If somone says it doesn't hurt, it probably does: http://blog.mysanantonio.com/latrenda/2011/05/when-someone-says-its-doesnt-hurt-it-probably-does/


----------



## Nargle (Oct 1, 2007)

I do agree about keeping her attached to you with a leash at all times, and crated when she can't be supervised. But I disagree that the crate should be used as a punishment tool. Do not put your puppy into her crate when she misbehaves. Your puppy needs to love the crate, make it a happy place. Feed her in there, play games with her in there, throw treats in there, etc. It will make life much easier for you in the long run if she enjoys being in her crate. 

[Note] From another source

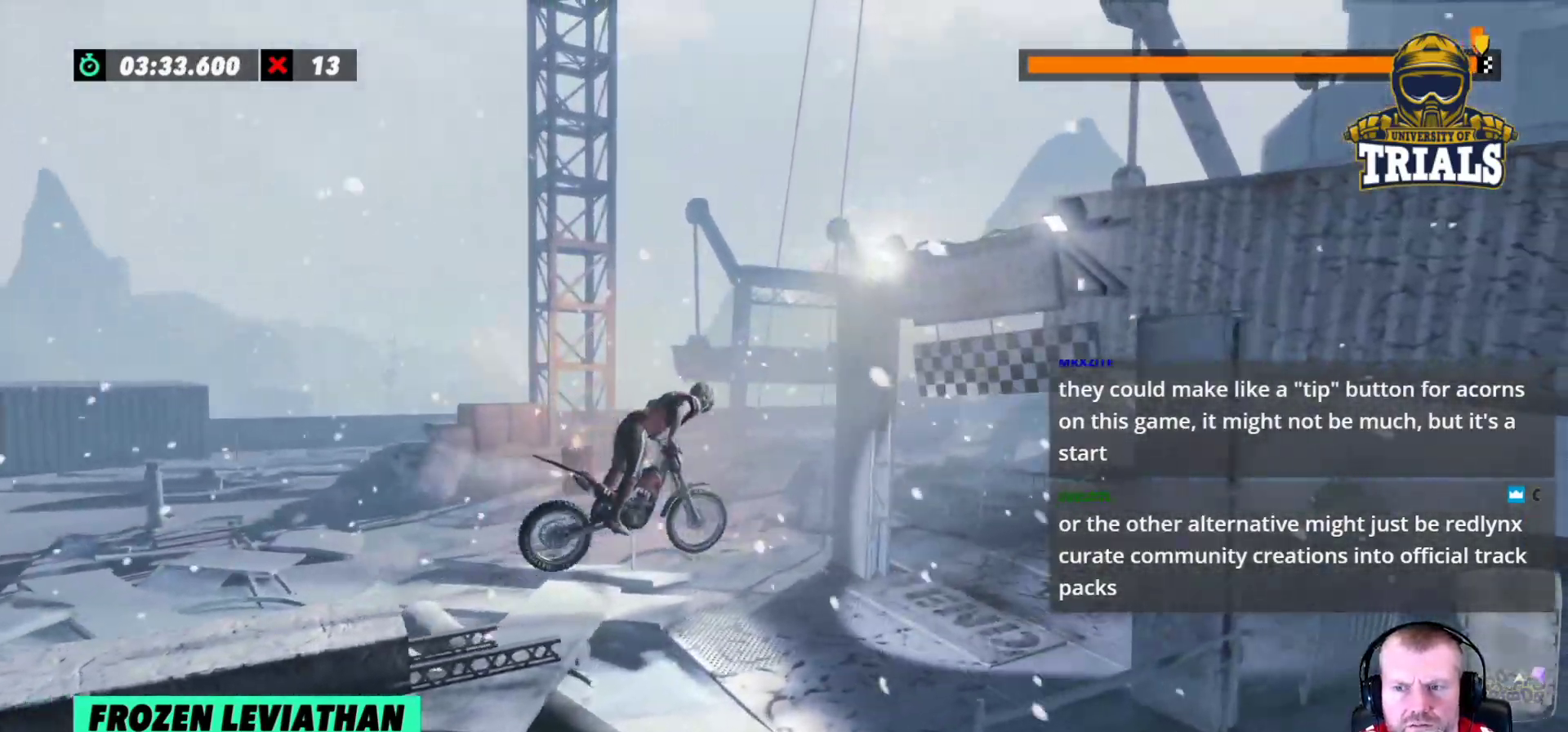
{"buttons": ["R2"], "left_stick": "center", "events": []}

Instead of putting her in her crate when she bites, just go into a different room and shut the door for a few seconds. Ideally make sure she's in a puppy-proof room. Losing attention from you is punishment enough, and she will learn that she only gets your attention when she doesn't bite. Also praise calm behavior like sitting and making eye contact with you when she greets you, so she learns the appropriate way to say hello. 

I also wanted to ask you how often you take your puppy out to the yard to relieve herself? You should keep her potty schedule (and feeding schedule) regular so you can teach her to expect when to go out, rather that just going randomly, and you should start taking her out to the yard every couple of hours or so for now so she is always totally "empty" when inside, and she never even gets a chance to go in the house. Also, do you praise her and give her treats when she relieves herself in the yard? Basically throw her a party every time she goes in the right place and she'll learn that it's a really wonderful, fun thing.


----------



## RBark (Sep 10, 2007)

The point was not to use it as a punishment tool. The issue was that the dog has many issues when out of sight (pottying, etc) that leaving her alone does not seem like a good solution to me. So since we do not want to leave the dog unsupervised, the crate is used. If all the other problems did not exist, I would not use the crate.


----------



## Nargle (Oct 1, 2007)

Having dealt with a dog that needed over a thousand dollars in dental work done because he can't handle being in a crate, I'd honestly rather take my chances with a couple of potty oopsies than teach a dog that a crate is a negative place to be. Being alone for a puppy is already difficult to deal with, and it looks like the OPs puppy already has some minor separation problems. So I'd only put the puppy in a crate with a treat or a toy to keep it a fun place to be, and I don't think it would make sense training-wise to do that when the puppy is being a pest.

Also, you don't have to leave the puppy alone for an hour, a few seconds should do.


----------



## Shell (Oct 19, 2009)

If you have carpet, you need to clean the entire house; anywhere the dog might have toileted. Really deep clean- rent a steamer and go over every inch of it. Use a 50/50 white vinegar and water solution to clean any spot where you know the dog has gone potty. 

If you have hardwood or vinyl tiles, get a steam mop (that says "safe for hardwood") and clean everything with that. 

If the dog has peed on blankets etc, then wash those with a cup of white vinegar in the washing machine. You can take comforters and heavier blankets to the laundromat to use an over-size front loading washing machine.


----------